A extrema direita tem na violência o seu modo de operar, se reproduzir e se firmar como uma massa. Isso é notável na apologia das armas e das fantasias de onipotência – os homens que não brocham. Essa construção se ergue como se todas as pessoas fossem invencíveis e imunes à violência que elas mesmas produzem. Como se o pacto da força bruta pudesse retirar do campo qualquer possibilidade de que esta se volte contra quem a fomenta no nível ideológico e na práxis social.

Com efeito, parece que é mais fácil acreditar numa conspiração com a qual a própria extrema direita se alimenta do que na compreensão de que a violência se define pelo seu não controle.

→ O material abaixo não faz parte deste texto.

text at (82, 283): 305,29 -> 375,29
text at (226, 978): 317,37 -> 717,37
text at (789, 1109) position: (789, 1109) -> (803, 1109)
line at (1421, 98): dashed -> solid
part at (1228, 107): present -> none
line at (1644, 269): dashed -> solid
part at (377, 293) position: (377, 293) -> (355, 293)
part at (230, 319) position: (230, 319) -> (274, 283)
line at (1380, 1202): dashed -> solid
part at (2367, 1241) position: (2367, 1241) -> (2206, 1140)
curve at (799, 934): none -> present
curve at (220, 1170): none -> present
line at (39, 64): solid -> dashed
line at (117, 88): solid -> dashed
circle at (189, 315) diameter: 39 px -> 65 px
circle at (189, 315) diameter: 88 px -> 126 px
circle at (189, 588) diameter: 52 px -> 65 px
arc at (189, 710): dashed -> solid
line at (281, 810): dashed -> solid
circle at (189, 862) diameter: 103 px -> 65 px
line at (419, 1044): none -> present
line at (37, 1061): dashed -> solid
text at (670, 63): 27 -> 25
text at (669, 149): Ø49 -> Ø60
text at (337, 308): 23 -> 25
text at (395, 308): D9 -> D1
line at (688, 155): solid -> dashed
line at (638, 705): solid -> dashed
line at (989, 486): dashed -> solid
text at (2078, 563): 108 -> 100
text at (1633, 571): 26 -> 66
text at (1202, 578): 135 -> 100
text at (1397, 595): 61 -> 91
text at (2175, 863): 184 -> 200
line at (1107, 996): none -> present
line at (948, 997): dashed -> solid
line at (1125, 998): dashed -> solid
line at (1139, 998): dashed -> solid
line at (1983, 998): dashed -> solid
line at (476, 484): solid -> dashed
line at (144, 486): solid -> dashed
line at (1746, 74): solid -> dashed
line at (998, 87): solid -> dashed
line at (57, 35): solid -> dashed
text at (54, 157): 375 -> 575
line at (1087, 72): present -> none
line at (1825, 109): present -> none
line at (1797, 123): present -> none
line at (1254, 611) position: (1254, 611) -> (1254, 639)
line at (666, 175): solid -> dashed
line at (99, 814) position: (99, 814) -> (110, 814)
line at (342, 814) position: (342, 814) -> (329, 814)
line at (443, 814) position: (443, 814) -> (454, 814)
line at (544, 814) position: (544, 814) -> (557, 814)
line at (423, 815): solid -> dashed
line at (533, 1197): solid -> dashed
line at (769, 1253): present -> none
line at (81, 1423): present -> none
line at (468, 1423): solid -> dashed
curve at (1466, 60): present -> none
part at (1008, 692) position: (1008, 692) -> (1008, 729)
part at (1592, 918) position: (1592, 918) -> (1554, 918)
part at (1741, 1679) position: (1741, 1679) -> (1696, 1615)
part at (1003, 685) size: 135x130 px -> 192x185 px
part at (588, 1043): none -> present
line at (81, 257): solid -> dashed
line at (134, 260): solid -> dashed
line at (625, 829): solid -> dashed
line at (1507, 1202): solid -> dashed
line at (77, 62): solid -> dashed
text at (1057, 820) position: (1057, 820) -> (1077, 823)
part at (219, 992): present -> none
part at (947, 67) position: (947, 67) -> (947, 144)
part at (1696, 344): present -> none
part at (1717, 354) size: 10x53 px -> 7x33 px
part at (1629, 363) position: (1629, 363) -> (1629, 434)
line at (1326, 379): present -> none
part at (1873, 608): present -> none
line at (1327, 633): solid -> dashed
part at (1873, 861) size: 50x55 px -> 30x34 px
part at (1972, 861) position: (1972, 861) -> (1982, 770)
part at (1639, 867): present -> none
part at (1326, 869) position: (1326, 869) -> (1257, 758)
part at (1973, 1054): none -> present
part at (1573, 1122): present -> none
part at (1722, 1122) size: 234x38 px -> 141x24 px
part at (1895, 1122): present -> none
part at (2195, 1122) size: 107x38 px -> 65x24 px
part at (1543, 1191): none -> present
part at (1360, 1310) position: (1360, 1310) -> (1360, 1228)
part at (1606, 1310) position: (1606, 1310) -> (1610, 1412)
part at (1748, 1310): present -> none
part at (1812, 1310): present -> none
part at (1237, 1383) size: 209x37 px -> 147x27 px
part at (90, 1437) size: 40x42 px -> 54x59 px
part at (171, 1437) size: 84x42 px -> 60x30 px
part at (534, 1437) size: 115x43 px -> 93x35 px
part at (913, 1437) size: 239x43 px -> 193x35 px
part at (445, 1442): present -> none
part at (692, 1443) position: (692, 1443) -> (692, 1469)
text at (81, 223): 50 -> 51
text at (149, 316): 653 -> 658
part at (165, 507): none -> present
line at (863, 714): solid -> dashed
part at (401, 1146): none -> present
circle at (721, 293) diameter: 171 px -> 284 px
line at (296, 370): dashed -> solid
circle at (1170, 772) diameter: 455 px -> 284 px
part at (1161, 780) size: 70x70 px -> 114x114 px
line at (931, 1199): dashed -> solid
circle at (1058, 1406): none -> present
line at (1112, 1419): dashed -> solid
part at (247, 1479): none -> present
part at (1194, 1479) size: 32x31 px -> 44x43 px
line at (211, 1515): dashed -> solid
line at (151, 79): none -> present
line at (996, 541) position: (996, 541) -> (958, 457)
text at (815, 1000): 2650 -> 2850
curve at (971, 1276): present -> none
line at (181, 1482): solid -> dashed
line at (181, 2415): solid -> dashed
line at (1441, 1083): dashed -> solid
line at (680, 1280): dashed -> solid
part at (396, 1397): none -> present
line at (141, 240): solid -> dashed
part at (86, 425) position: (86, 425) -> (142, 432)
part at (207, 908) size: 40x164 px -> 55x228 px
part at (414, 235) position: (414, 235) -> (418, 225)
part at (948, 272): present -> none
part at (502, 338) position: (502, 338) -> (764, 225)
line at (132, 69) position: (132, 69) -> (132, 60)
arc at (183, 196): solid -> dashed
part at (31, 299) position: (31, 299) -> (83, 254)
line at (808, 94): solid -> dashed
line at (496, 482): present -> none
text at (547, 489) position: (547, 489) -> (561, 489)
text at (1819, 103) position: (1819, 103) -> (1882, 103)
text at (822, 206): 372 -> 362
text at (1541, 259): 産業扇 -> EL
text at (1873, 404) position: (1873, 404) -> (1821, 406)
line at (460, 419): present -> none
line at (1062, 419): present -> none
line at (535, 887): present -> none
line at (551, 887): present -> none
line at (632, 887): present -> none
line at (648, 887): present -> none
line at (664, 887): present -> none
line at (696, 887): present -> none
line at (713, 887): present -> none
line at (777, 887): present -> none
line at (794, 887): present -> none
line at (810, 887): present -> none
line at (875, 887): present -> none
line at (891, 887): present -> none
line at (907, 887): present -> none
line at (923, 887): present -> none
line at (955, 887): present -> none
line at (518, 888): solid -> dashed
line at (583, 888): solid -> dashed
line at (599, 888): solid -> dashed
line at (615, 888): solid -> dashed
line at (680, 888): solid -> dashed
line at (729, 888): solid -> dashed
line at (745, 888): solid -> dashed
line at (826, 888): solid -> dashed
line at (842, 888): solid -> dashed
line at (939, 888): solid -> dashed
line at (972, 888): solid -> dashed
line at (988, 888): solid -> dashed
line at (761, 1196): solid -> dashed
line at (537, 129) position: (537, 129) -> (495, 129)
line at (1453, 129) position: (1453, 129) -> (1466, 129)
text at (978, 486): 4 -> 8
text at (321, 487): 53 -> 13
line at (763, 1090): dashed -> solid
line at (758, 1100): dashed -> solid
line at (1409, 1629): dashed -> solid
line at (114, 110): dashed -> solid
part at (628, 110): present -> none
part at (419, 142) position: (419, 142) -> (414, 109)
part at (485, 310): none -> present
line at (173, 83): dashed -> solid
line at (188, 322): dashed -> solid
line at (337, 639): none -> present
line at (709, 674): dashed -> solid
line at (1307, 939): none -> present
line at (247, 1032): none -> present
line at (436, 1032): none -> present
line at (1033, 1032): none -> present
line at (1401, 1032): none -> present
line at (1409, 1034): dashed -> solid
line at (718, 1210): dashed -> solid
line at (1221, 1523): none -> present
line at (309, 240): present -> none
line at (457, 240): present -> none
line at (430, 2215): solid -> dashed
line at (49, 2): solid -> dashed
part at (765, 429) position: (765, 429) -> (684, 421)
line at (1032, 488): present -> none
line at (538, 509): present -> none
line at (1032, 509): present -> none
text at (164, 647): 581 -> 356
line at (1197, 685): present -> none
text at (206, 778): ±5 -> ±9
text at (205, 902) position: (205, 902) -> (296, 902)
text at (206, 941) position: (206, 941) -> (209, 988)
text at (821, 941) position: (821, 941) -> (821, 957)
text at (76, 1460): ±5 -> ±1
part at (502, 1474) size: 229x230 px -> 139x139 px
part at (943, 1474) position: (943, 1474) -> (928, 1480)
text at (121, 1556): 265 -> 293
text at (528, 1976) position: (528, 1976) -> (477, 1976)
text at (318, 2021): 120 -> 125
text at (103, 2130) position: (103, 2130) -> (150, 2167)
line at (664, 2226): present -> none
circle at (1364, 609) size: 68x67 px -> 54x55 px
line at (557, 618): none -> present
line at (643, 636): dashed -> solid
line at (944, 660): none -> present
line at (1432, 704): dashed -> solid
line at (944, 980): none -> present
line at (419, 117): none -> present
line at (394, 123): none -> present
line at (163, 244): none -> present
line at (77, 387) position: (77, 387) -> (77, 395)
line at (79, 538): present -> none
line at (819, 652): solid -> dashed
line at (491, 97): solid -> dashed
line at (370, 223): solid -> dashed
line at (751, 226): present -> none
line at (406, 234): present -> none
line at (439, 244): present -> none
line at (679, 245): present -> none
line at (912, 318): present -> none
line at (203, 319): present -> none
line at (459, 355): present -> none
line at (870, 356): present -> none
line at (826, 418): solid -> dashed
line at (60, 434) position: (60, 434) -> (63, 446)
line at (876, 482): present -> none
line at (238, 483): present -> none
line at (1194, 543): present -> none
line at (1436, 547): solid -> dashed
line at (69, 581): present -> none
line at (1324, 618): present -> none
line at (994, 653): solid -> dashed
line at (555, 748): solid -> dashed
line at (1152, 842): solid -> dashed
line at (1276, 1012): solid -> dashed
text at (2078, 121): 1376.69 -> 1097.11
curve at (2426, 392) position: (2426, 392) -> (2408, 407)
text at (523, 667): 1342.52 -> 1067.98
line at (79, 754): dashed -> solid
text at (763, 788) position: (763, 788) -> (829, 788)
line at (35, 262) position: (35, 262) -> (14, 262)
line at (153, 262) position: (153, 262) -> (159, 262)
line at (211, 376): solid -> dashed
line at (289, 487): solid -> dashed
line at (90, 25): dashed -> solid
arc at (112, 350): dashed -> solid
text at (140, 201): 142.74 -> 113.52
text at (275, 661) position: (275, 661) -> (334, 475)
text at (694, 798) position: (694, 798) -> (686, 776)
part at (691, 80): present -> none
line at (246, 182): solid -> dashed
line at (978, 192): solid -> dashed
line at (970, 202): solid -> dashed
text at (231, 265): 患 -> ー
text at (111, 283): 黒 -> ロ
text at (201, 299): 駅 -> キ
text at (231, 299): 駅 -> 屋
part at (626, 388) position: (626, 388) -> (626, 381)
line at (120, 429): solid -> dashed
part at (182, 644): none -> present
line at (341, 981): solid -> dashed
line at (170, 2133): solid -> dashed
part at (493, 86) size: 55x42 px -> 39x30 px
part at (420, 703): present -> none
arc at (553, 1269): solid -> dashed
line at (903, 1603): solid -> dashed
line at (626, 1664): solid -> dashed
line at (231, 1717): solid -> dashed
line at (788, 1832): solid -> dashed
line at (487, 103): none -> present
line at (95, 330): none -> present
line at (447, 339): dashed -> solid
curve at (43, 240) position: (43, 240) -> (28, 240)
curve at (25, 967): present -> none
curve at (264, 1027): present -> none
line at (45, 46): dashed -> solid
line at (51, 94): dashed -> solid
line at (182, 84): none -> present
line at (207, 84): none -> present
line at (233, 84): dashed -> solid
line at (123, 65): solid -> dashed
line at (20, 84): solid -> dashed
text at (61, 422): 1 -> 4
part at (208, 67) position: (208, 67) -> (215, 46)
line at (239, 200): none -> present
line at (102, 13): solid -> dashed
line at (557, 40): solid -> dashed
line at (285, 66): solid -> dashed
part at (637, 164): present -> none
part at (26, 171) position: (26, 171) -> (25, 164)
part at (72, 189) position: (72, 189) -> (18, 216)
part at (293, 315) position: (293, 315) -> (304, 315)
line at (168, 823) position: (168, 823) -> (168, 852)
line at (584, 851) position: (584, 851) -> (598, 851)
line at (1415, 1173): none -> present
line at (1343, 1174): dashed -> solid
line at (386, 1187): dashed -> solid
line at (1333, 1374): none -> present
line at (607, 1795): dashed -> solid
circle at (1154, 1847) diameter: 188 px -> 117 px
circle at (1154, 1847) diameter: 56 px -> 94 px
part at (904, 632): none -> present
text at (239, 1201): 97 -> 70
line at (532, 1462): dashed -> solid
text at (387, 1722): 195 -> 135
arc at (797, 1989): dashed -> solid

Parece que conferimos mais poder ainda à extrema direita quando não consideramos que, apesar do seu discurso de onipotência, eles são tão humanos e vulneráveis como nós todos somos.

Tomar a violência dirigida aos líderes de extrema direita como casos isolados ou tomá-la como uma grande conspiração é seguir de mãos dadas com o discurso de onipotência. É não perceber que promover a violência é também ser atravessado por ela. Sustentar um discurso que prega a violência é fomentar seus efeitos pelo mundo como se a violência não tivesse a participação de agentes intencionais.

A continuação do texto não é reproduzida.